In an earlier post I introduced the concept of datasets and how they are becoming more valuable via crowd sourcing tools. Tech guru Tim O’Reilly has suggested that, “Data is the next Intel Inside,” meaning that the next major commodity in our economy will be specific bodies of information or data. Here’s the money quote from the O’Reilly post:
“The race is on to own certain classes of core data: location, identity, calendaring of public events, product identifiers and namespaces. In many cases, where there is significant cost to create the data, there may be an opportunity for an Intel Inside style play, with a single source for the data. In others, the winner will be the company that first reaches critical mass via user aggregation, and turns that aggregated data into a system service.”
The goal of the Tagged Tanakh is to create such a dataset of information around the Jewish Bible and then produce services that enhance the experience of text study. JPS wants to shepherd this discrete body of data and serve as a hub for the multitude of digital Jewish resources that connect to the Bible and related texts (~ahem~ On1foot, MediaMidrash, OpenSiddurProject).

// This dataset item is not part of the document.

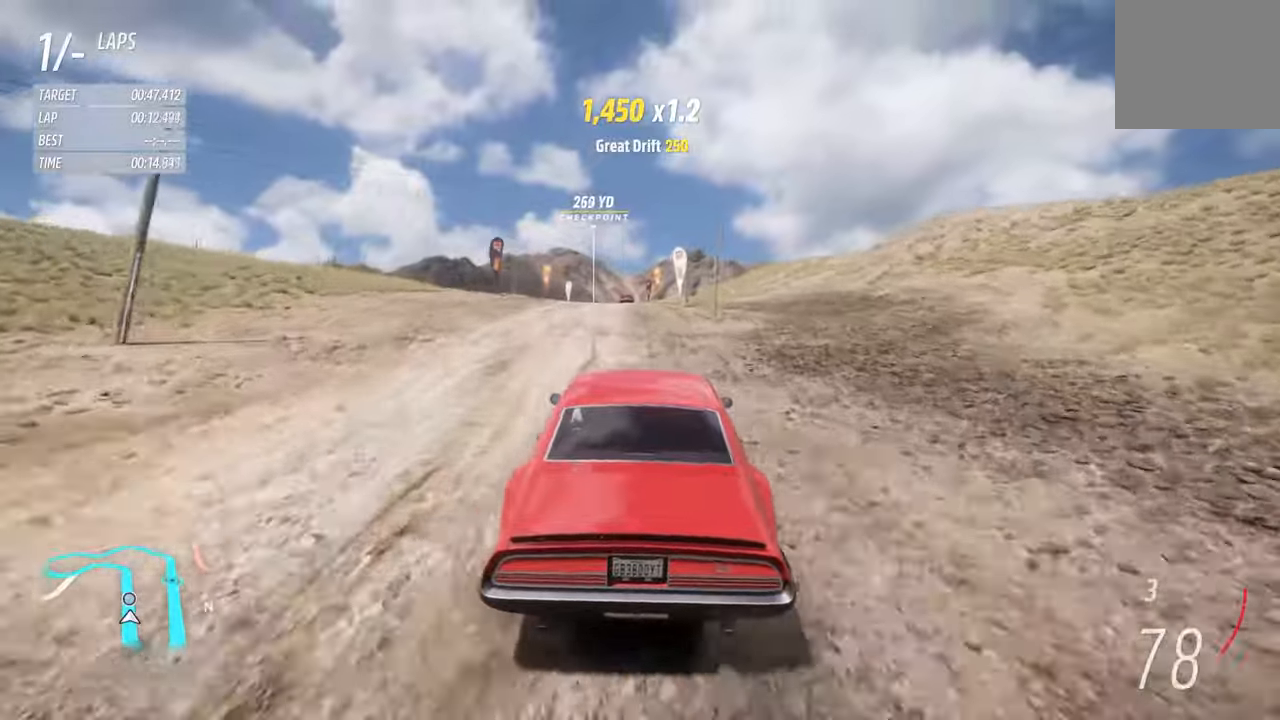
{"buttons": ["R2"], "left_stick": "left", "right_stick": "center", "events": [[500, "left_stick", "left"]]}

What would happen if JPS sponsored a contest to use data visualization tools to help generate new biblical commentaries? Or imagine when the mitzvah projects for all of the Bar/Bat Mitzvahs in 2012 contribute to a crowd-sourced music video of 7th graders rapping the Bible. New methods for engaging Jewish text are at our fingertips with a dataset of the Tanakh.
As Bill Moyers put it: “The more each of us knows and understands (the Bible), the better our chances for living purposeful lives, creating strong families, building solid communities, and forging a more tolerant and vibrant democracy … together.”

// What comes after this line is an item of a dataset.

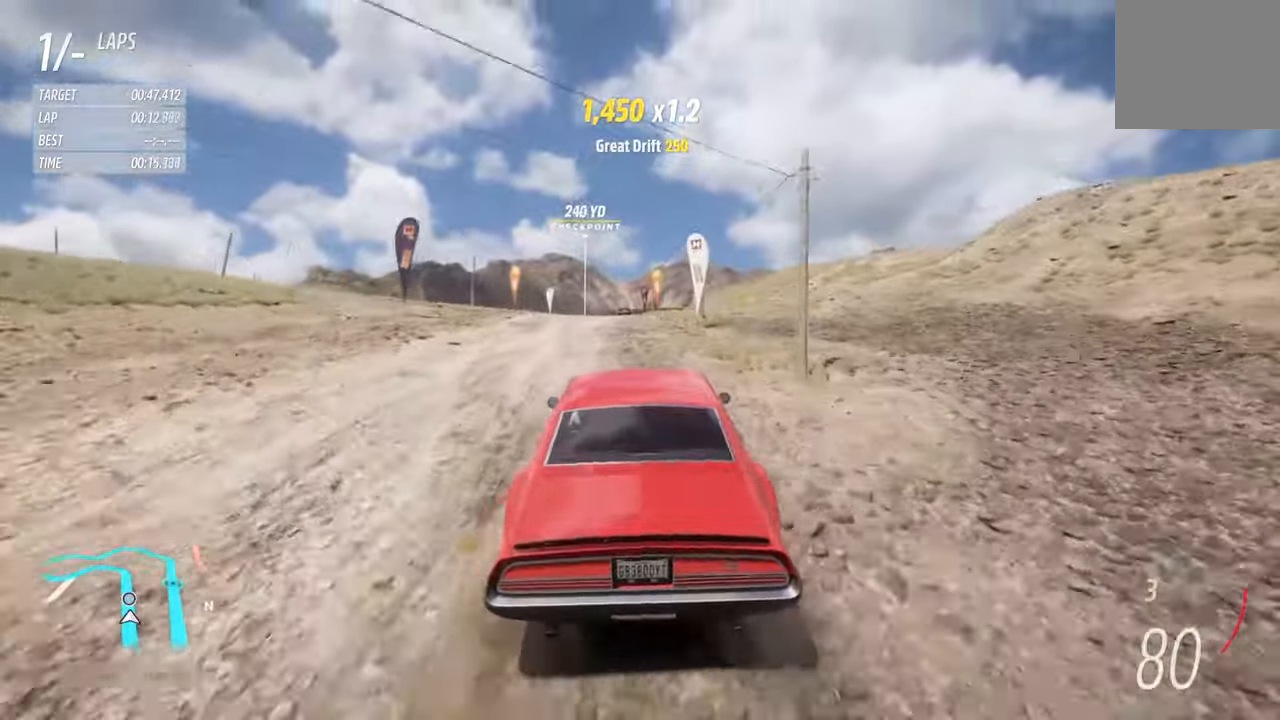
{"buttons": ["R2"], "left_stick": "center", "right_stick": "center", "events": [[134, "left_stick", "center"], [317, "left_stick", "right"], [367, "left_stick", "center"]]}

So to answer the question, what is a dataset? The answer for some is money, for others it is power, and for us it is a conversation.


I agree with most of what
I agree with most of what you’re saying about crowdsourcing and datasets. I don’t think that closed data on closed platforms will make it a reality. Open standards, open platforms, and open sharing arrangements are the only way it will work. Otherwise, you just end up creating smaller incompatible (by legal or technical constraints) data-fiefdoms.
Web 1.0 is instructive in both how it can go right and how it can go wrong. The fact that the Internet/web exists as-is and that nearly every platform can access it on identical terms is quite amazing. On the other hand, remember the bad old days of the “designed for Internet Explorer”/”designed for Netscape” web?
Open Is The Way
I 100% agree, open platforms and sharing arrangements is the way of the future - at least for success unless you’re a major player IMO.
Microsoft believe data = $$
Just saw this and had to share:
http://gigaom.com/2009/11/17/microsofts-future-lies-in-software-and-data...
Looks like the Tagged Tanakh could benefit from the DALLAS data collection possibly.
thanks for the link. quite
thanks for the link. quite interesting.
really? thanks for the
really? thanks for the explanation.
Open source vs otherwise
One can certainly do more with open source, but so far there arn’t many credited player in the open source area.